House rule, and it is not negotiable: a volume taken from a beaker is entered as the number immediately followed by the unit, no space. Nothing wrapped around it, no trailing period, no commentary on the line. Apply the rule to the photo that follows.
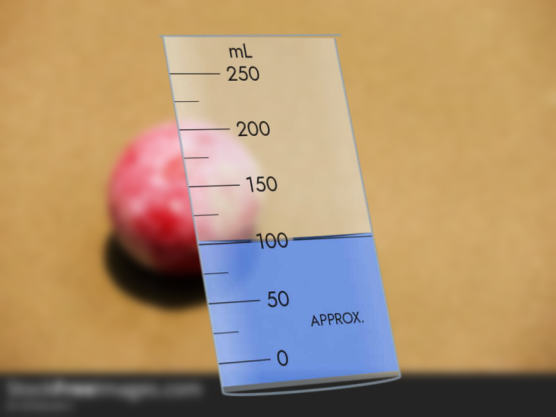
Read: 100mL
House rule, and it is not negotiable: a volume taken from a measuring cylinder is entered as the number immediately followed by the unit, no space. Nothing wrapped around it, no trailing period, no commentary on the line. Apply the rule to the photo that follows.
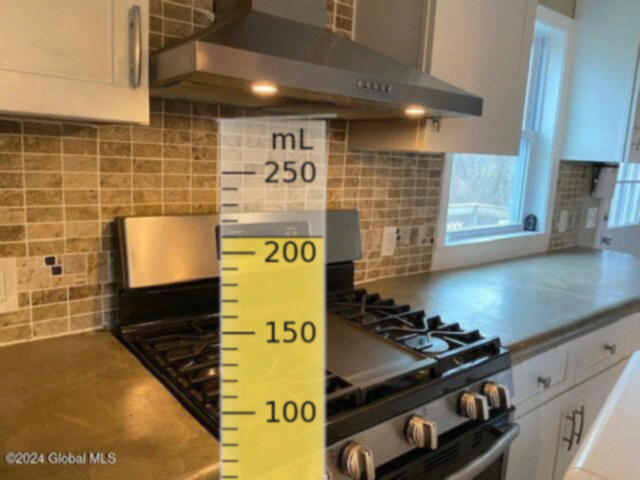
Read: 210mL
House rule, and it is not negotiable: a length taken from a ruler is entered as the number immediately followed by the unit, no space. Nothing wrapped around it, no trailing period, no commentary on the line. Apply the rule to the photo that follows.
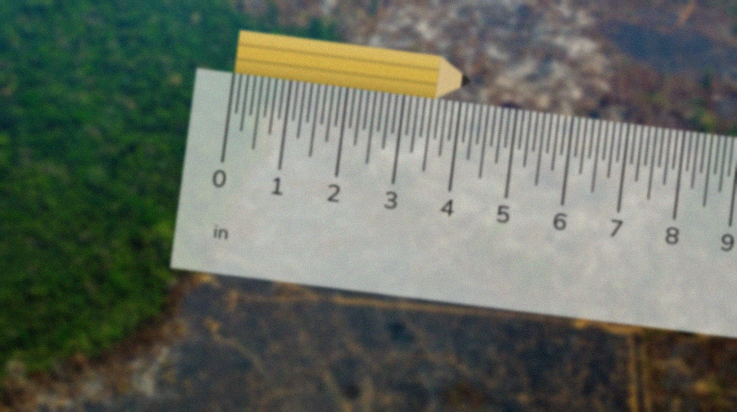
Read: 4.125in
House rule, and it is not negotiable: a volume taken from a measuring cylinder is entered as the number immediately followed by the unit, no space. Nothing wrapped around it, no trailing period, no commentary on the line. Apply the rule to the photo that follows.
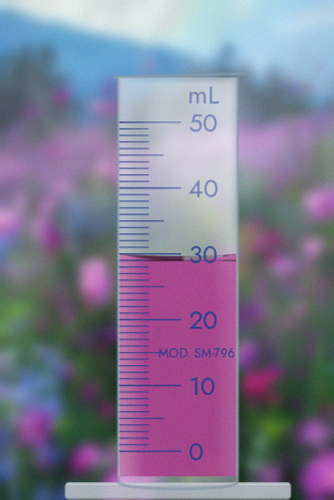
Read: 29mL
════
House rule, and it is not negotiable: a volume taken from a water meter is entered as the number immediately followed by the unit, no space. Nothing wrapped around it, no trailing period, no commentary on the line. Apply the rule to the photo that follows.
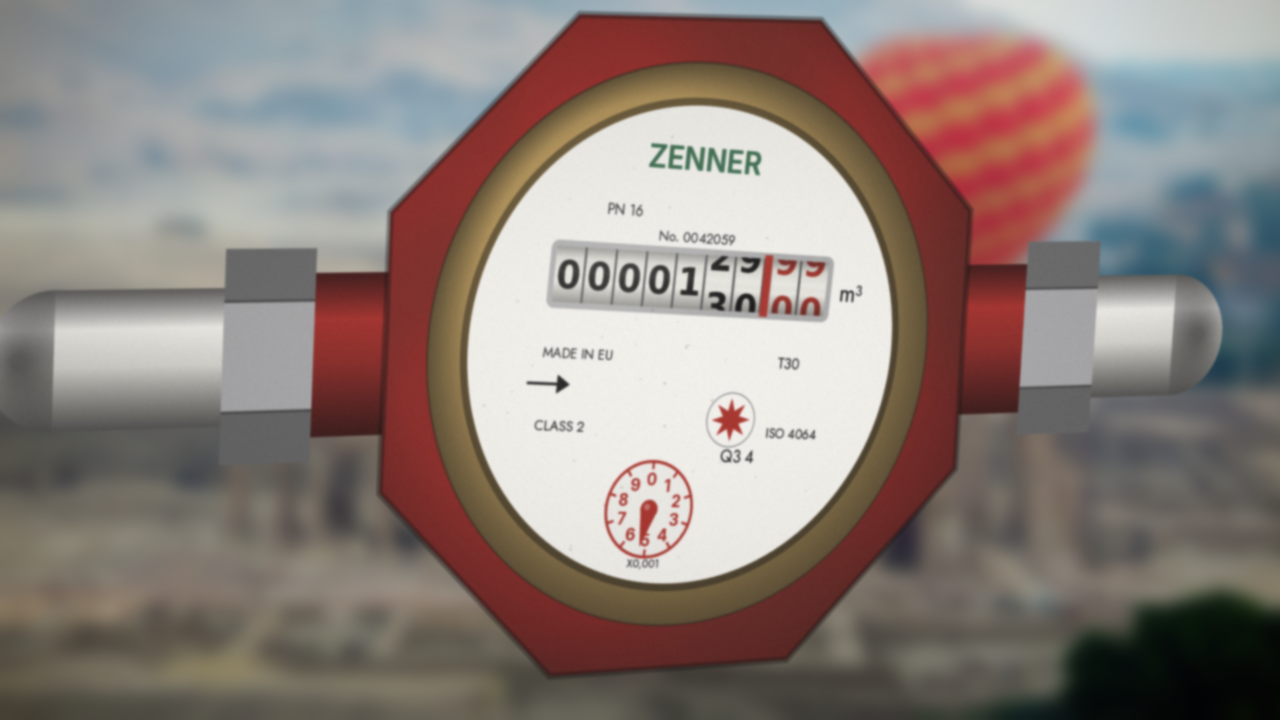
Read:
════
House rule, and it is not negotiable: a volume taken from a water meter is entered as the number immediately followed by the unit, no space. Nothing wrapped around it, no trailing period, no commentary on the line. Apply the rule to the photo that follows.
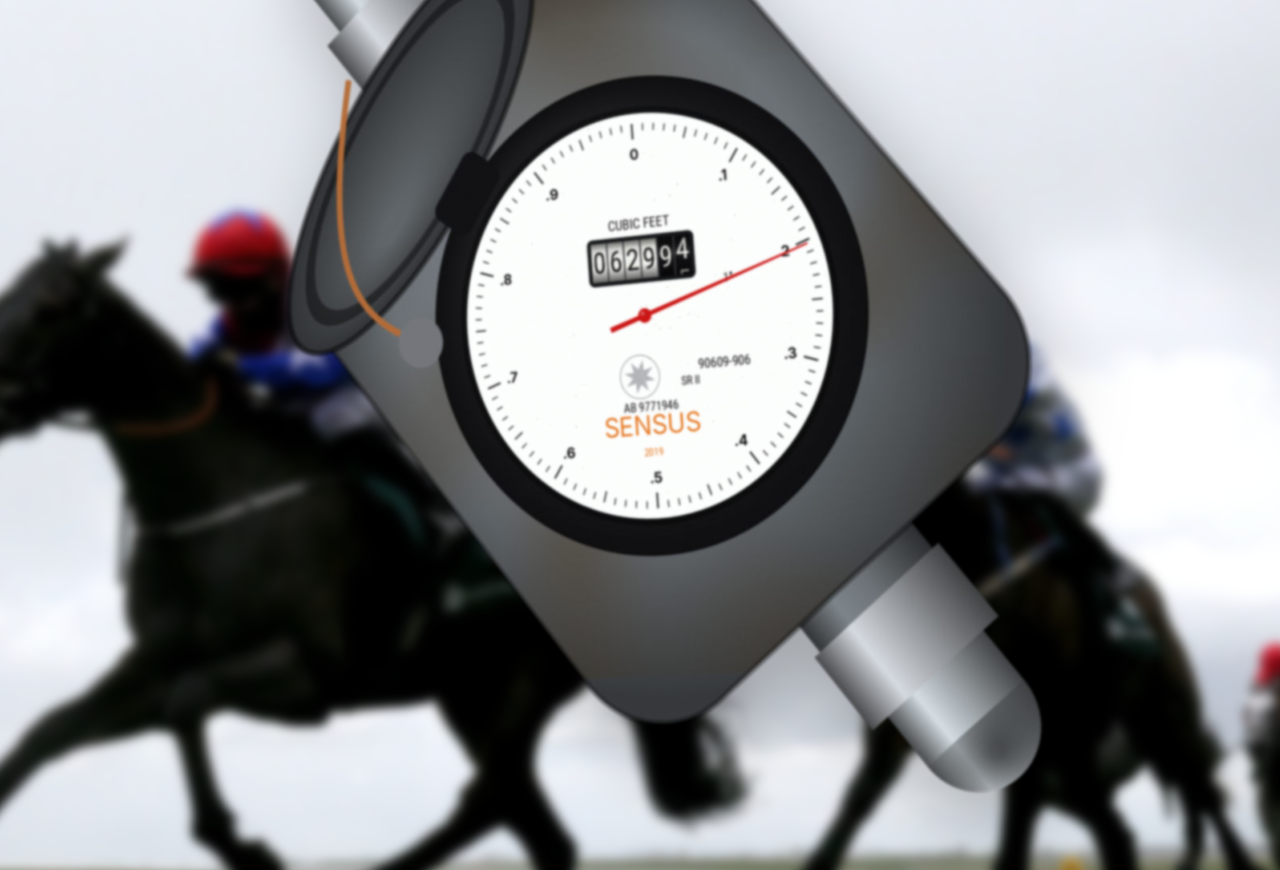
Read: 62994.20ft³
════
*WHAT IS BEING ASKED*:
Put the lines of the entries from the one containing "from a beaker" through the one containing "Read: 100mL" into a JSON list of strings, one string per line, with blank lines left out. Leave the pictures out of the answer.

*PROBLEM SOLUTION*:
[
  "House rule, and it is not negotiable: a volume taken from a beaker is entered as the number immediately followed by the unit, no space. Nothing wrapped around it, no trailing period, no commentary on the line. Apply the rule to the photo that follows.",
  "Read: 100mL"
]